Nightmarish thriller Blind Sun, the debut film by the Lebanon-born director, is one of the festival hits of the year.

Joyce Nashawati

Blind Sun started off with an image. “A setting, an atmosphere,” recalls director Joyce Nashawati of her feature debut, a tense psychodrama steeped in paranoia and socio-political dynamics. It has turned heads at every
film festival it has played so far including Thessaloniki and Sitges.

“I wanted a mystery film that takes place in full daylight by the Mediterranean Sea,” she explains. “I started to think about it during a hot summer near Athens. A forest fire had turned the sky over the coast an eerie orange colour. There was ash falling over us. It felt like the end of the world, as if the end of the world had a terrifying beauty.”

The drama uncoils in a Greek resort during an oppressive heatwave. With water short and violence in the air, an immigrant by the name of Ashraf (played by Palestinian actor/film-maker Ziad Bakri) guards a French family’s villa while they are away. Driving down a dusty road, a policeman pulls him over to check his papers and the nightmare begins.

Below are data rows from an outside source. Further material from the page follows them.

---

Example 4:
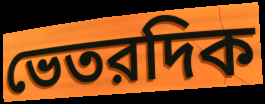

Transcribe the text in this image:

ভেতরদিক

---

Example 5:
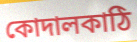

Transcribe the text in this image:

কোদালকাঠি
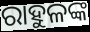
ରାହୁଳଙ୍କ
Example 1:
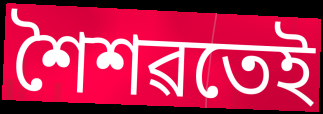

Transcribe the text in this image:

শৈশৱতেই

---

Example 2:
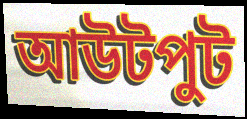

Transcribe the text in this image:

আউটপুট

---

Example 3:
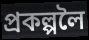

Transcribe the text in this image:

প্ৰকল্পলৈ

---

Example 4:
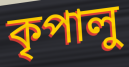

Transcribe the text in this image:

কৃপালু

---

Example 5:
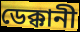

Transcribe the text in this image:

ডেক্কানী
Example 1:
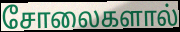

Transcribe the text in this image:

சோலைகளால்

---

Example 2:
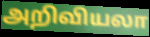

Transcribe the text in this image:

அறிவியலா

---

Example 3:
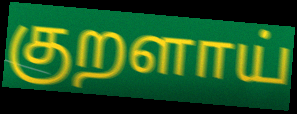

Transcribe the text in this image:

குறளாய்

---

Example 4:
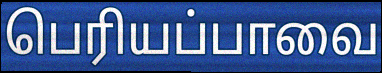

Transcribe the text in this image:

பெரியப்பாவை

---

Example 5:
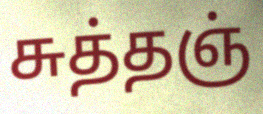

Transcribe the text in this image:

சுத்தஞ்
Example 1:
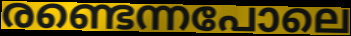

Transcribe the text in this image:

രണ്ടെന്നപോലെ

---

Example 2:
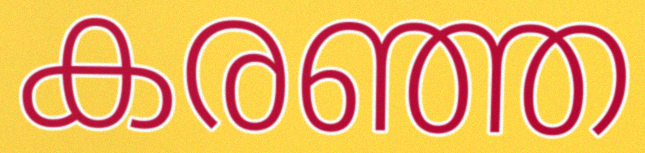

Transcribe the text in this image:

കരഞ്ഞ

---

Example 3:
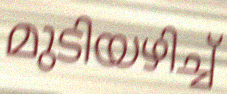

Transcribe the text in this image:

മുടിയഴിച്ച്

Nashawati weaves into her dystopian vision many of the most incendiary themes facing Europe right now —immigration, racism, climate change and economic disparity.

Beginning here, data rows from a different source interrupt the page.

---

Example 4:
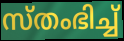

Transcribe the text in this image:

സ്തംഭിച്ച്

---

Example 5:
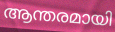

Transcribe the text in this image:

ആന്തരമായി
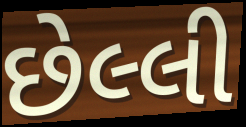
છેલ્લી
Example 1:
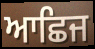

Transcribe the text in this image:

ਆਛਿਜ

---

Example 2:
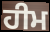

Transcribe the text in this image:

ਹੀਮ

“The idea was to be in a pre-apocalyptic time zone. A parallel present or near future. It’s like putting a magnifying glass on some parts of reality to make them take over. And since I tried to construct the world and feel of the film like a nightmare for the main character, they are meant to be an organic part of the suspense. When I started writing, the media hadn’t highlighted the Greek crisis yet; it was before it took place. There were
lots of homeless people in Paris and I was nostalgic for the Greek sunshine.”

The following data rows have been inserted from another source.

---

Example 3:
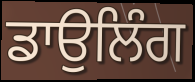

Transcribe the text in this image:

ਡਾਉਲਿੰਗ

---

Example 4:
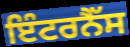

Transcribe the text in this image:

ਇੰਟਰਨੈੱਸ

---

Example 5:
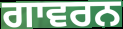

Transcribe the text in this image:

ਗਾਵਰਨ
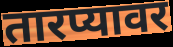
तारप्यावर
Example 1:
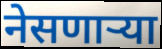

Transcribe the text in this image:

नेसणाऱ्या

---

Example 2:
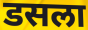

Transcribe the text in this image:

डसला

Nashawati has great affection for DIFF, a festival that has supported her work since her first short film and where she met her French distributor, Pretty Pictures.

“It will be very interesting to talk about Ashraf with an audience of Arab origin because of the way he and my film are ‘Arab’, which is one word for so many different things,” she says. “It’s important the Arab world is
allowed to think of itself in a multiple and free way, and tell stories to itself through different genres and motives, not only realist dramas.”